Adeboye’s remark came in response to the debate around the ECOWAS’s plan to send soldiers to the Niger Republic while it is chaired by Bola Tinubu, the president of Nigeria.
Pastor Enoch Adeboye, General Overseer of the Redeemed Christian Church of God (RCCG), claims that Nigeria already has several significant wars going and doesn’t need any more.
“We are still engaged in major conflicts against hunger, and we definitely do not want further wars. When speaking early on Saturday before the church’s 2023 Convention, which had the subject “Beyond Expectations,” the revered clergyman remarked, “We want to win the ones we are fighting and we don’t want fresh ones; whether within or outside of our borders.”
Going down historical memory lane, the 81-year-old preacher claimed to have seen the Nigerian Civil War, which lasted from July 1967 to January 1970 and involved the Nigerian and Biafran sides.
After having been through a war, he declared that he would always prefer peace over conflict.
Nigeria still requires a lot of prayers, according to Adeboye. Although I was only a young child, I was there at the battlefront during the Civil violence. I wasn’t a soldier, but I did live close to it, and after what I saw, I would choose peace over violence if given the choice.
The speaker claimed that Nigeria previously fought numerous wars against kidnappers, terrorists, and killer herdsmen, among other enemies, and that the nation did not need to fight any more wars but rather to triumph in the ones it was already engaged in.
“And we are already engaged in a number of operations in Nigeria, including wars against terrorists and kidnappers. In some parts of Nigeria, people still worry about being murdered before the next morning when they go to bed.
He claimed that some people still believed that if you were a farmer and cultivated something, your crop served as nourishment for their cows, and if you objected when their cows started eating your harvest, they would kill you.

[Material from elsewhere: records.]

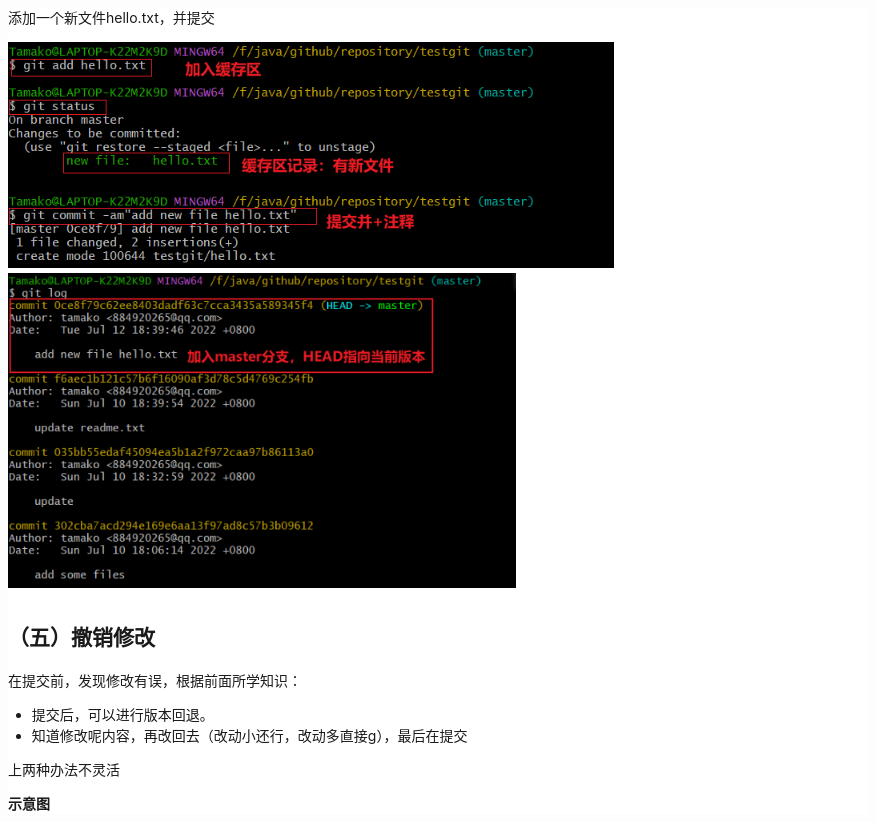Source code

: 

添加一个新文件hello.txt，并提交

<img src="imgs/image-20220712184641966.png" alt="image-20220712184641966" style="zoom:80%;" />

<img src="imgs/image-20220712184727316.png" alt="image-20220712184727316" style="zoom:80%;" />



## （五）撤销修改

在提交前，发现修改有误，根据前面所学知识：

- 提交后，可以进行版本回退。
- 知道修改呢内容，再改回去（改动小还行，改动多直接g），最后在提交

上两种办法不灵活

**示意图**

Adeboye’s remark came in response to the controversy surrounding the Economic Community of West African States (ECOWAS) under the chairmanship of Nigerian President Bola Tinubu’s proposed deployment of military to the Niger Republic.
On July 26, 2023, President Mohamed Bazoum’s legally elected administration in the adjacent Niger Republic was overthrown by the military.
The ECOWAS Monitoring Group (ECOMOG), a multilateral armed force made up of the 15 member states, was then given a deadline of last Sunday by the troops who had seized power to restore the 63-year-old Bazoum or face the potential use of force.
In the midst of a wave of economic measures, such as the closing of the border, Nigeria also shut off energy to Nigeria, but the coup leaders resisted, and the deadline passed without any action.